Ensuite, C. Kerbrat-Orecchioni passe en revue les adoucisseurs rituels qui peuvent se réaliser par des moyens verbaux, non verbaux (sourire, inclinaison latérale de la tête) et paraverbaux (le fameux « ton », dont tout le monde reconnaît le rôle décisif en la matière).269 La panoplie des adoucisseurs verbaux (lexicaux et morphosyntaxiques) est extrêmement riche en français. Certains sont « passe-partout », d’autres s’appliquent de préférence à un type particulier d’actes de langage. On peut d’autre part distinguer les procédés substitutifs (remplacement de l’expression « menaçante » par un équivalent qui l’est moins), et les procédés accompagnateurs (qui mettent comme un bémol à l’énoncé menaçant). Selon les situations (et selon les langues et les cultures), telles ou telles catégories seront privilégiées.

A l’inverse des adoucisseurs, remarque C. Kerbrat-Orecchioni, les intensifieurs ont pour fonction de renforcer l’acte de langage.

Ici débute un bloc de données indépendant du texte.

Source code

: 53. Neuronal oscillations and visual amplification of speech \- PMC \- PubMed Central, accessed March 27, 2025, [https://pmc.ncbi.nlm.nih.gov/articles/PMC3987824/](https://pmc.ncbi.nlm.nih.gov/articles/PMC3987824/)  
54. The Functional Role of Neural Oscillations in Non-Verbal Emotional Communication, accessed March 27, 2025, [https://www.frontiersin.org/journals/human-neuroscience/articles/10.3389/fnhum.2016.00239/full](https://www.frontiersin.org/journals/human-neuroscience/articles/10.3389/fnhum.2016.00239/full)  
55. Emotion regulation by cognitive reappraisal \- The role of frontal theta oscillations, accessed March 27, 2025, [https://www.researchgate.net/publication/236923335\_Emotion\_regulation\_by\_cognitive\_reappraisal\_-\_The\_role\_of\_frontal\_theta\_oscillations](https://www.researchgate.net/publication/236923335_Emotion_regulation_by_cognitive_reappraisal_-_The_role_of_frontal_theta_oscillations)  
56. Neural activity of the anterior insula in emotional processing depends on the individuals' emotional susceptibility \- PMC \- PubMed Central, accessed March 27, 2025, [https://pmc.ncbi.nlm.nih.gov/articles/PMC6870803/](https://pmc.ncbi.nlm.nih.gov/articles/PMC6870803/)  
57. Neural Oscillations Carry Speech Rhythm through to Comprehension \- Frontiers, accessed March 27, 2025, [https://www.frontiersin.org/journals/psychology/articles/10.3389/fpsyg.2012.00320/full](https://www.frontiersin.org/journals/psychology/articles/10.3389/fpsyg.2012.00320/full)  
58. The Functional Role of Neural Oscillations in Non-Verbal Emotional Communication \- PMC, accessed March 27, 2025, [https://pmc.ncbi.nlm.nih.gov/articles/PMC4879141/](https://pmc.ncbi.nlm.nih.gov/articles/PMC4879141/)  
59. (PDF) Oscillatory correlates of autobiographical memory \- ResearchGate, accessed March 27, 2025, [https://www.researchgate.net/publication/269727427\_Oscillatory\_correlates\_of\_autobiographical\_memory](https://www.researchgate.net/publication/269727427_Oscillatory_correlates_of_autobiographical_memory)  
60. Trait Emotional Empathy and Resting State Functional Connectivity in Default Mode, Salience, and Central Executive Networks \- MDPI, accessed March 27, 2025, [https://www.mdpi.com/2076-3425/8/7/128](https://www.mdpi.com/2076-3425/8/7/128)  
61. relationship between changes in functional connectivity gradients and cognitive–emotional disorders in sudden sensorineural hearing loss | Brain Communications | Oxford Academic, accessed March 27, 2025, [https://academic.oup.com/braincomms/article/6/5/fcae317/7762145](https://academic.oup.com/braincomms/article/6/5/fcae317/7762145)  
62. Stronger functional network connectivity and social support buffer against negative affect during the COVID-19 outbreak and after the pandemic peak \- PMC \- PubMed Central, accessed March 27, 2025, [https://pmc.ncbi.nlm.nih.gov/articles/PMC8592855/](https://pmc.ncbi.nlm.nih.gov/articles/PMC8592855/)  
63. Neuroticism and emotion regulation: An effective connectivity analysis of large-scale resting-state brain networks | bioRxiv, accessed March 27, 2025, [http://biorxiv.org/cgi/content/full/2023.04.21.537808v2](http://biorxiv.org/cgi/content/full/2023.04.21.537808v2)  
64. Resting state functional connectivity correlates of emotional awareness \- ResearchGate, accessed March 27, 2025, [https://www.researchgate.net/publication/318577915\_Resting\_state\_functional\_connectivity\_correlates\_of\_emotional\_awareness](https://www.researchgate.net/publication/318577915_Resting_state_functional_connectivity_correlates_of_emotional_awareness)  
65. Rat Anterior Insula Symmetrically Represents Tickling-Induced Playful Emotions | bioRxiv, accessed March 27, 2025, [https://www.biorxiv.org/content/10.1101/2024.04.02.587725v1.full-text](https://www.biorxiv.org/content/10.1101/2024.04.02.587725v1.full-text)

Elle montre ainsi sur des exemples concrets que lors des analyses, il ne s’agit pas de prendre en compte seulement la réalisation proprement dite de l’acte de langage, mais aussi l’ensemble du matériel dont l’énoncé est fait.

Notes
266.

GOFFMAN E., « On face-work: an analysis of ritual elements in social interaction », in Psychiatry: Journal of Interpersonal Relations, n°18, 1955, p.p.213-231.

267.

KERBRAT-ORECCHIONI C., Le Discours-en-interaction, op. cité, p.198.

268.

Idem, p.202.

269.

KERBRAT-ORECCHIONI C., Le Discours-en-interaction, op. cité, p.p.210-216.